1 jet crash in the last "five-plus" years? Doesn't five-plus = five or more?
I'm pretty sure that there has been more than one fatal crash in the last "five or more" years, no?
Perhaps he meant "slightly more than five"?
-Styopa
From TFA: "So when the "experts" tell you it doesn't matter where you sit, have a chuckle and head for the back of the plane. And once your seatbelt is firmly fastened, relax: There's been just one fatal jet crash in the U.S. in the last five-plus years."
Thats good to know, specially when I live in Brazil.
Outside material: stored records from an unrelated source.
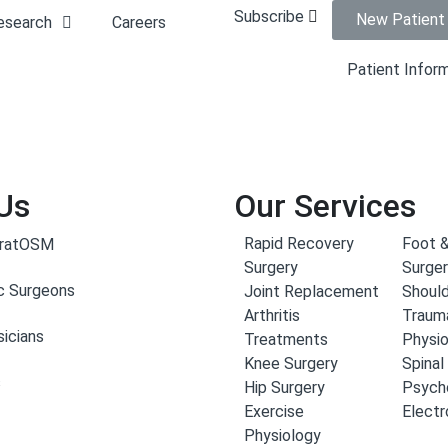
Subscribe
New Patient
esearch
Careers
Patient Infor
Us
Our Services
Rapid Recovery
Foot &
aratOSM
Surgery
Surge
c Surgeons
Joint Replacement
Should
Arthritis
Traum
icians
Treatments
Physi
Knee Surgery
Spinal
s
Hip Surgery
Psych
Exercise
Elect
Physiology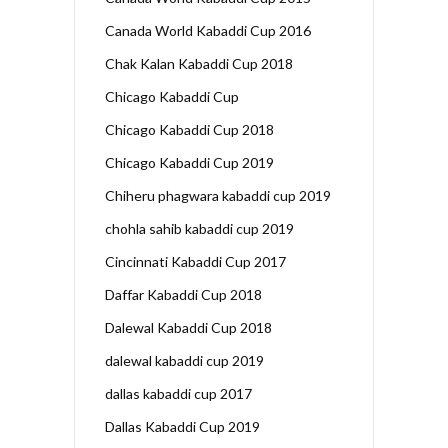
Canada World Kabaddi Cup 2016
Chak Kalan Kabaddi Cup 2018
Chicago Kabaddi Cup
Chicago Kabaddi Cup 2018
Chicago Kabaddi Cup 2019
Chiheru phagwara kabaddi cup 2019
chohla sahib kabaddi cup 2019
Cincinnati Kabaddi Cup 2017
Daffar Kabaddi Cup 2018
Dalewal Kabaddi Cup 2018
dalewal kabaddi cup 2019
dallas kabaddi cup 2017
Dallas Kabaddi Cup 2019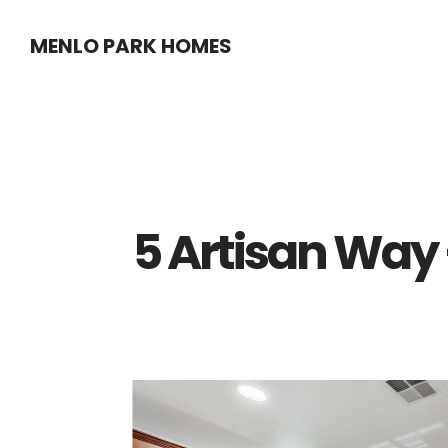
Skip
Skip
MENLO PARK HOMES
to
to
main
primary
content
sidebar
5 Artisan Way 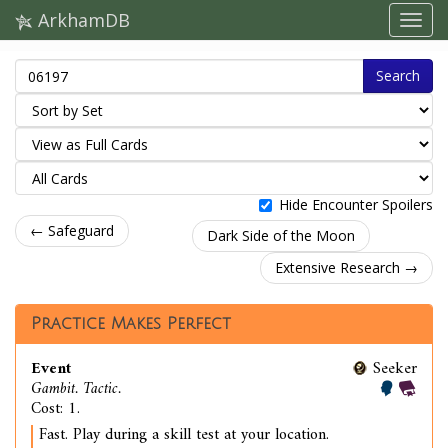
ArkhamDB
Search
Hide Encounter Spoilers
← Safeguard
Dark Side of the Moon
Extensive Research →
Practice Makes Perfect
Event
Seeker
Gambit. Tactic.
Cost: 1.
Fast. Play during a skill test at your location.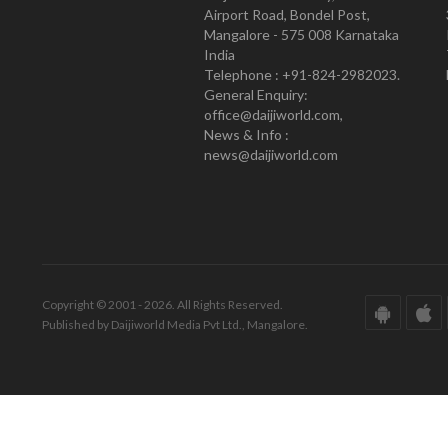
Airport Road, Bondel Post,
Mangalore - 575 008 Karnataka
India
Telephone : +91-824-2982023.
General Enquiry:
office@daijiworld.com,
News & Info :
news@daijiworld.com
Copyright © 2001 - 2026. All Rights Reserved.
Published by Daijiworld Media Pvt Ltd., Mangalore.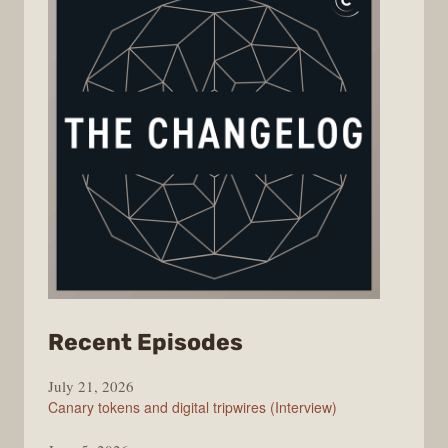
from
Recent Episodes
The
July 21, 2026
Changelog
Canary tokens and digital tripwires (Interview)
I flew once shortly after I had had a sinus congestion of some sort.
Do not do this.
The initial flight was unpleasant, with not only my ears, but even my sinuses popping. I'm talking about the ones near your nose. Fleeing those pop at 36000 is at once relieving and incredibly disturbing. Anyway, something must have gotten in on that flight, I suspect from one of the many other passengers who spent the flight snorting, snuffling and blowing their noses.
By the time of the return flight a week later I had spent seven days breathing almost completely through my mouth, almost suffocating at night. The mucus was bad. It had gone from the copious runny clear kind, to a much more viscous and putrid green and yellow gunk with the consistency of caramel. I couldn't smell anything, except for the slightly puss-like odor emanating from the center of my head.
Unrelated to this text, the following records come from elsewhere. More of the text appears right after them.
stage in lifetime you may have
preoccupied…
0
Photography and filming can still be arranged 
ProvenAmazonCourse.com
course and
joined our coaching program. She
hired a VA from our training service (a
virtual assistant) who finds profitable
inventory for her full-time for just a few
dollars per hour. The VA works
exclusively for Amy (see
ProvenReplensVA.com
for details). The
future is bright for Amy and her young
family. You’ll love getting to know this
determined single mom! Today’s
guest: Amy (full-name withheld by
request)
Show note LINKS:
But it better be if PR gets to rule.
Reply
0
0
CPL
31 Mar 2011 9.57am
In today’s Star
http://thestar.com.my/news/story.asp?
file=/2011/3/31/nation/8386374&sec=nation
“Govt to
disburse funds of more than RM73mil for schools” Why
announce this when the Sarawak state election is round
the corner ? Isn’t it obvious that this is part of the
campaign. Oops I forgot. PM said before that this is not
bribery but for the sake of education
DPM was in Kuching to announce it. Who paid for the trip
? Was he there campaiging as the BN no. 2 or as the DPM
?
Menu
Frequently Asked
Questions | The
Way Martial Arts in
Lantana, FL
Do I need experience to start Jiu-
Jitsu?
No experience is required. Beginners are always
This time, only one of the nose sinuses popped. The other one just kept discharging, which was a pity as I had half hoped the inside of my face would explode from the pressure differential, allowing me the blessed relief of death. Surrounded by another entourage of acute sinus outbreaks, I expected the worst. When I arrived, it was raining at the airport.
It took me about six months to fully recover. I finally became able to breath through my nose after about a month. My lungs stopped feeling weak after about three months. Two or three months after that, I was able to smell things again. It occurs to me now that I really should have seen a doctor about all that.
In conclusion, I'd wear a mask when flying, except it would set off all kinds of alarms. On the bright side, I know more about the human repository system than I ever expected to.
May the Maths Be with you!
I'd rather be in the 56% section behind first class. It's close to the exits. The noise level is lower in front of the wing. And the 69% section behind the wing are probably all going to be covered in flaming fuel from the wing tanks anyway.
Plus, you can check out all the hotties on your walk to and from the bathroom at the back.
If a job's not worth doing, it's not worth doing right.
I've got some bad news for you, unless you are a bacterium. It is WHEN you die, not IF.
All of a sudden chivalry makes a comeback as men everywhere offer their mother-in-laws the more comfortable front seats of the plane.
http://en.wikipedia.org/wiki/Turritopsis_nutricula
"Turritopsis nutricula is a hydrozoan (jellyfish) with a life cycle in which it reverts back to the polyp stage after becoming sexually mature."